You were expecting nuclear fusion? The goal of these pooled services is to cap the worst losses that imply risks to the majority of small and medium business that may encounter inoperative remote services - thus mitigating the top tier of policy payouts. The insurers pay for and pool these services with the premiums collected from the insured businesses.
Blind Trusted Services:
The Trusted Services Pool has to have all the attributes of trust to be established. Fiduciaries and controllers, technical management, and operations staff have to be checked out. The capitalization has to be audited, and its own operational contingencies have to be assured. Do you see what is happening here? The insurer's technical services pool has to be as good or better than the hosting providers that it is backstopping.
The goal is to offset the worst risk cases for data loss and continuity losses to operations. This does not mean an up time guarantee. A certain major percentage of the insured population's data and transactions has to be preserved for a reasonable premium. To support a menu of insurance coverage levels, the following technical services will probably have to be supported over time: ( I am avoiding an exhaustive technical discussion, who has time?).
- Transaction Log Mirroring and Replication
The most basic, non data heavy service for small business is to maintain transaction logs. These logs can be shipped and ready-replayed to reestablish and reconstruct business transactions if a cloud provider goes down or out. Especially for POS and counter top retail business that are making the move from a distributed server based system, half the battle is capturing the transactions.
- Data Storage Proxy
In addition to table-based transactions, businesses that store document images or objects may require a backup proxy to alternative cloud storage. No big hurdle here, other than the assurance and credibility.
- VM machine image ready standby
If and when (some say now) a set of elastic services cane be frozen and placed on near-line stand-by, this a service that was discussed in my research. In meetings with several VM vendors, including some heavy hitters from IBM's superserver division, it became apparent that many instances of ready standby could be held in stasis, and re-synchronized to transaction logs in fairly short order, especially if we are catering to small and medium businesses, and not say, Citi Bank.
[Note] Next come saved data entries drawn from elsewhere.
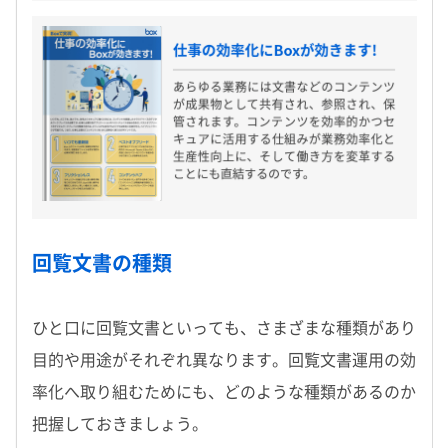
回覧文書の種類
ひと口に回覧文書といっても、さまざまな種類があり
目的や用途がそれぞれ異なります。回覧文書運用の効
率化へ取り組むためにも、どのような種類があるのか
把握しておきましょう。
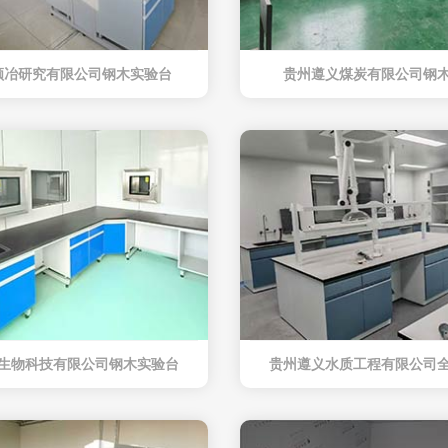
顺冶研究有限公司钢木实验台
贵州遵义煤炭有限公司钢
生物科技有限公司钢木实验台
贵州遵义水质工程有限公司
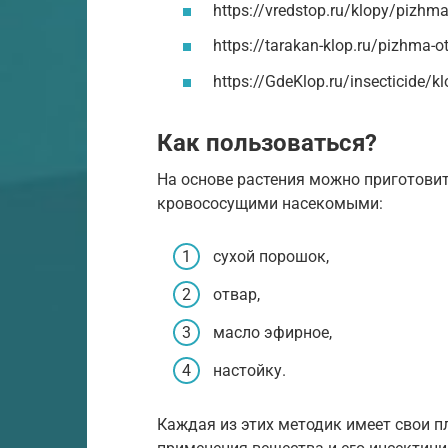
https://vredstop.ru/klopy/pizhma
https://tarakan-klop.ru/pizhma-o
https://GdeKlop.ru/insecticide/k
Как пользоваться?
На основе растения можно приготови
кровососущими насекомыми:
сухой порошок,
отвар,
масло эфирное,
настойку.
Каждая из этих методик имеет свои п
I guess this is where the open cloud initiatives are going. It seems that many of the VM vendors are leading the way. For the purpose of the trusted pool, I felt after a period of study that this is possible and actually in practical use in limited cases.
- API call brokerage for live services uptake.
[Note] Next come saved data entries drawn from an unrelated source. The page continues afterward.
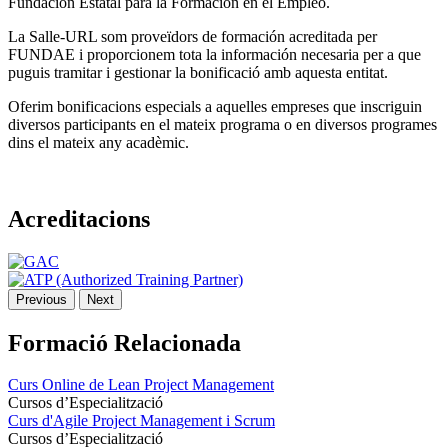
Fundación Estatal para la Formación en el Empleo.
La Salle-URL som proveïdors de formación acreditada per
FUNDAE i proporcionem tota la información necesaria per a que
puguis tramitar i gestionar la bonificació amb aquesta entitat.
Oferim bonificacions especials a aquelles empreses que inscriguin
diversos participants en el mateix programa o en diversos programes
dins el mateix any acadèmic.
Acreditacions
Previous
Next
Formació Relacionada
Curs Online de Lean Project Management
Cursos d’Especialització
Curs d'Agile Project Management i Scrum
Cursos d’Especialització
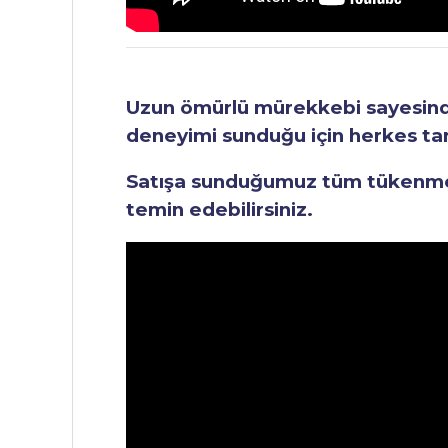
Uzun ömürlü mürekkebi sayesinde 
deneyimi sunduğu için herkes tara
Satışa sunduğumuz tüm tükenmez 
temin edebilirsiniz.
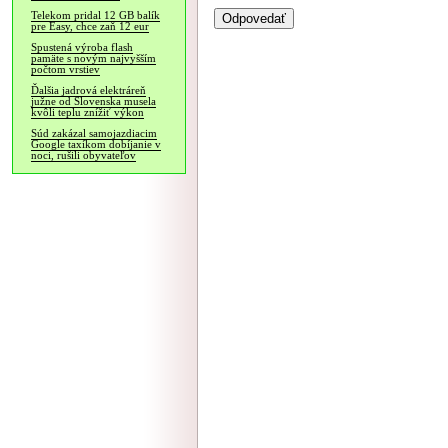
Telekom pridal 12 GB balík
pre Easy, chce zaň 12 eur
Spustená výroba flash
pamäte s novým najvyšším
počtom vrstiev
Ďalšia jadrová elektráreň
južne od Slovenska musela
kvôli teplu znížiť výkon
Súd zakázal samojazdiacim
Google taxíkom dobíjanie v
noci, rušili obyvateľov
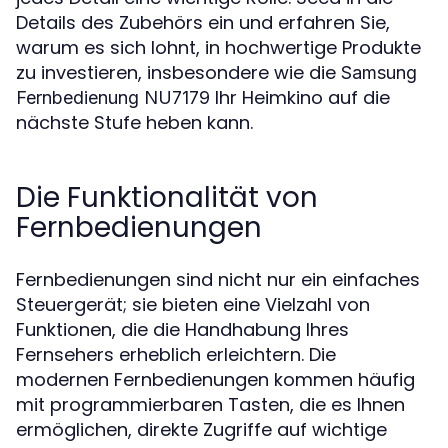
Details des Zubehörs ein und erfahren Sie,
warum es sich lohnt, in hochwertige Produkte
zu investieren, insbesondere wie die
Samsung
Ihr Heimkino auf die
Fernbedienung NU7179
nächste Stufe heben kann.
Die Funktionalität von
Fernbedienungen
Fernbedienungen sind nicht nur ein einfaches
Steuergerät; sie bieten eine Vielzahl von
Funktionen, die die Handhabung Ihres
Fernsehers erheblich erleichtern. Die
modernen Fernbedienungen kommen häufig
mit programmierbaren Tasten, die es Ihnen
ermöglichen, direkte Zugriffe auf wichtige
There are already existing services that broker web API's. These services provide scaling, monitoring, billing, etc. Trusted services for the insured pool would maintain a similar brokered pool of API's that would either pass through the 1st level of calls directly to the provider, or would be cut in as an alternate route if a timeout exceeds a predetermined limit.
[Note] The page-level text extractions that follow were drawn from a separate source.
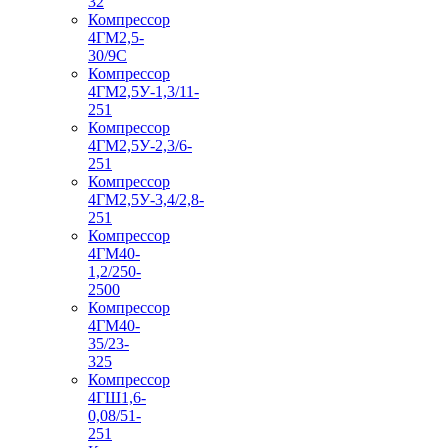
32
Компрессор
4ГМ2,5-
30/9С
Компрессор
4ГМ2,5У-1,3/11-
251
Компрессор
4ГМ2,5У-2,3/6-
251
Компрессор
4ГМ2,5У-3,4/2,8-
251
Компрессор
4ГМ40-
1,2/250-
2500
Компрессор
4ГМ40-
35/23-
325
Компрессор
4ГШ1,6-
0,08/51-
251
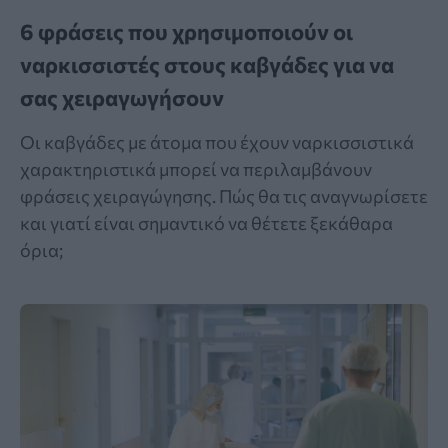
6 φράσεις που χρησιμοποιούν οι
ναρκισσιστές στους καβγάδες για να
σας χειραγωγήσουν
Οι καβγάδες με άτομα που έχουν ναρκισσιστικά
χαρακτηριστικά μπορεί να περιλαμβάνουν
φράσεις χειραγώγησης. Πώς θα τις αναγνωρίσετε
και γιατί είναι σημαντικό να θέτετε ξεκάθαρα
όρια;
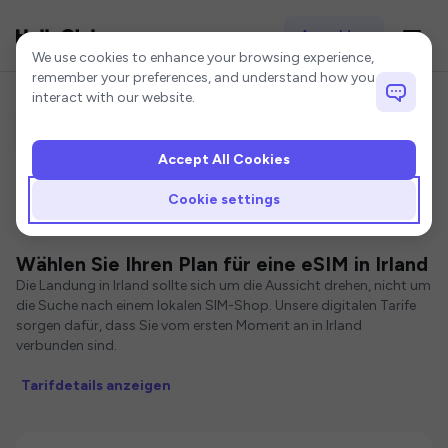
Anmelden
Cookie settings
We use cookies to enhance your browsing experience,
remember your preferences, and understand how you
interact with our website.
Accept All Cookies
Startseite
Irland eSIM
Cookie settings
eSIMs für Irland
Wählen Sie Ihren Plan für eine eSIM in Irland
Die Landung in Irland sollte sich um die Aussicht drehen, nicht um
die Suche nach einem lokalen SIM-Shop. Unsere digitalen Tarife
sorgen dafür, dass Sie vom ersten Moment an in Irland
verbunden sind.
Tarifdetails anzeigen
There are a few issues here that need massaging, as it not the business of the trusted services pool to provide transaction level assurance when your cloud or SAAS provider times out for a few minutes. Rather, a trusted API brokerage really makes the preceding items more elegant to provision. Even competitors can backstop each other's outages if the Trusted Services are blind to the parties and payments settled by the trusted pool.
The up sells beyond trusted services might cover all of the value-added items provided in the course of selling business continuity services, such as records management, facilities, and telecommunications. These would add revenue lines, and complement the agencies commission incentives.
The technical services discussion could be covered in much more depth, and I may take that on after I clear my desk. However, I wanted to close this series and show that some folks, including my former insurance industry client, are seriously looking at the business of providing indemnification services and underwriting to cloud computing clients.